- Travail à faire -
1: Répondez aux questions suivantes d'après le texte sur Alfred Kantorowicz :
(a) En quelle année et dans quelle ville fonde-t-il la Deutsche Freiheitsbibliothek ?
(b) Dans quel village le couple s'installe-t-il finalement dans le Midi ?
(c) Quel peintre apprend-il à connaître dans le baraquement du Mourillon ?
2: Ces affirmations concordent-elles avec le texte sur Alfred Kantorowicz ? Répondez par oui ou par non et citez les mots du texte qui tranchent.
(a) Il adhère au parti communiste en 1931.
(b) Friedel travaille comme institutrice.
(c) Le groupe est transféré en autocar au camp des Milles.
3: Rédigez la suite du texte sur Alfred Kantorowicz en reprenant là où il s'arrête.

- Texte fourni -
Docteur en droit, critique de théâtre puis journaliste et écrivain, ce communiste opposant aux nazis est issu d’une famille de la grande bourgeoisie juive-berlinoise. Côtoyant Feuchtwanger et Brecht depuis son époque d’étudiant, il adhère, en 1931, au parti communiste. Dès l’arrivée au pouvoir d’Hitler, il émigre en France. En 1934, il fonde, à Paris, la Deutsche Freiheitsbibliothek, pour rassembler tous les écrits interdits et brulés par les nazis. De 1936 à 1938, il combat dans les brigades internationales en Espagne puis revient à Paris et Bormes. Au début de la seconde guerre mondiale, il est interné d’abord au C.R.E.* de Toulon, puis pour quelques jours aux Milles et à nouveau, en 1940 après l’invasion nazie. Après sa libération, il trouve temporairement refuge avec sa femme à Sanary, avant de pouvoir s’enfuir aux États-Unis en mai 1941.

*Centre de Rétention des étrangers

Dès l´arrivée au pouvoir d’Hitler, Alfred Kantorowicz s’exile avec sa compagne Friedel à Paris, fier d’être parmi la première centaine d’opposants expatriés par les nazis et déchus de leur nationalité allemande. A Paris il est co-fondateur du Schutzverband deutscher Schriftsteller im Exil (Fédération des écrivains en exil) et fréquente d’autres émigrants comme Heinrich Mann. Membre de la KPD (Kommunistische Partei Deutschland) iI rejoint, en 1936, avec d’autres volontaires allemands, les Brigades internationales en Espagne et fait connaissance d’Ernest Hemingway qui l’aide financièrement pendant son exil.

En 1938 il retourne à Paris. Grâce à Thomas Mann il est soutenu comme d’autres émigrés par l’association d’écrivains américains. Friedel travaille comme secrétaire et améliore ainsi le quotidien du couple. La vie étant moins coûteuse dans le Midi de la France, ils envisagent de s’installer soit au Lavandou, où séjournent déjà quelques émigrants autrichiens, soit à Sanary où résident leurs amis Lion Feuchtwanger, Franz et Alma Mahler-Werfel et d’autres intellectuels, ils y ont séjourné quelques semaines en été. Mais finalement c’est dans le vieux village de Bormes-les-Mimosas dans une petite maison en dessous du château-fort qu’ils vont s’installer. Ils s’y trouvent toujours quand la Seconde Guerre mondiale éclate et que le 8 septembre 1939 est décrété que tout homme d’origine allemande et autrichienne entre dix-huit et cinquante ans doit se présenter au Camp de Rassemblement à Toulon. Dans ce baraquement au Mourillon, Kantorowicz apprend à connaître et apprécier le peintre Anton Räderscheidt, voisin de Feuchtwanger à Sanary. Le 15 septembre le groupe est transféré par train, dans le camp des Milles à Aix-en-Provence où Kantorowicz retrouve son ami Feuchtwanger et d’autres vieilles connaissances. Ce premier internement est d´une courte durée, il et se termine le 23 septembre 1939.

- Entrées fournies -
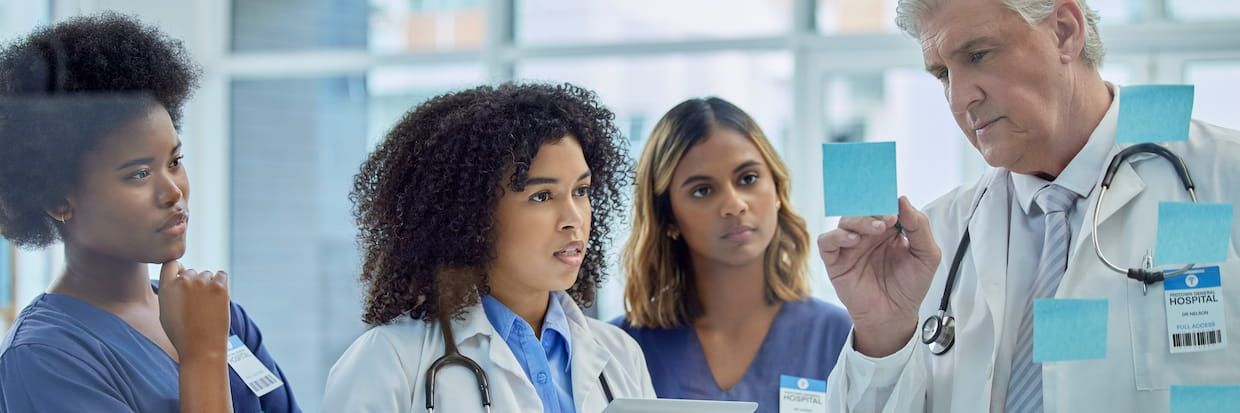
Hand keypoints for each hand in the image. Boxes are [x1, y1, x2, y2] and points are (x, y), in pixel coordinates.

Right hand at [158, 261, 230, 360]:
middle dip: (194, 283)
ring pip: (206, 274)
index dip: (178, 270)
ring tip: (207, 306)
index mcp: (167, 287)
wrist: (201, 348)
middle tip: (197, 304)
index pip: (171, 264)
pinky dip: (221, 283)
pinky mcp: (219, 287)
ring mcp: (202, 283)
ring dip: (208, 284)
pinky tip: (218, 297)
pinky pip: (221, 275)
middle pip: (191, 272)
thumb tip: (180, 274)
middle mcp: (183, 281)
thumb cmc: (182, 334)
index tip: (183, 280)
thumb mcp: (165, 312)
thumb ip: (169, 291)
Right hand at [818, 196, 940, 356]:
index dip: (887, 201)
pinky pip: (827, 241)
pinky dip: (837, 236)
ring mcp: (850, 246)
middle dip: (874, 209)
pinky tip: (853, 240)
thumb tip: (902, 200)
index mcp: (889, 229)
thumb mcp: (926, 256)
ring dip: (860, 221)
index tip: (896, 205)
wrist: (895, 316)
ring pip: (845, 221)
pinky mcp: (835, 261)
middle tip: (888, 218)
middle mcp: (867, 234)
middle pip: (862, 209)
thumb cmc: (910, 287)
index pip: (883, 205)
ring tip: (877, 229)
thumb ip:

- Réponses par tâche -
1:
(a) En 1934, à Paris.
(b) À Bormes-les-Mimosas, dans une petite maison en dessous du château-fort.
(c) Anton Räderscheidt.

2:
(a) Oui : « il adhère, en 1931, au parti communiste ».
(b) Non : « Friedel travaille comme secrétaire ».
(c) Non : « Le 15 septembre le groupe est transféré par train ».

3:
Le deuxième internement au camp des Milles a lieu le 21 mai 1940 après l’entrée de la Wehrmacht en France et cette fois-ci, les femmes ne sont pas épargnées. Elles sont envoyées au camp de Gurs dans les Pyrénées, les conditions de leur internement sont catastrophiques. La situation devenant de plus en plus difficile pour les ressortissants d’un pays ennemi, Kantorowicz saisit la première occasion de s’évader. Lors d’un transfert en train vers un autre camp, il saute du wagon en marche. Après une odyssée périlleuse, Kantorowicz reste temporairement à Marseille et peut enfin épouser Friedel le 16 novembre 1940. Ils se retrouvent ensuite un mois plus tard dans la villa des Feuchtwanger à Sanary, qui ont déjà émigré aux États-Unis.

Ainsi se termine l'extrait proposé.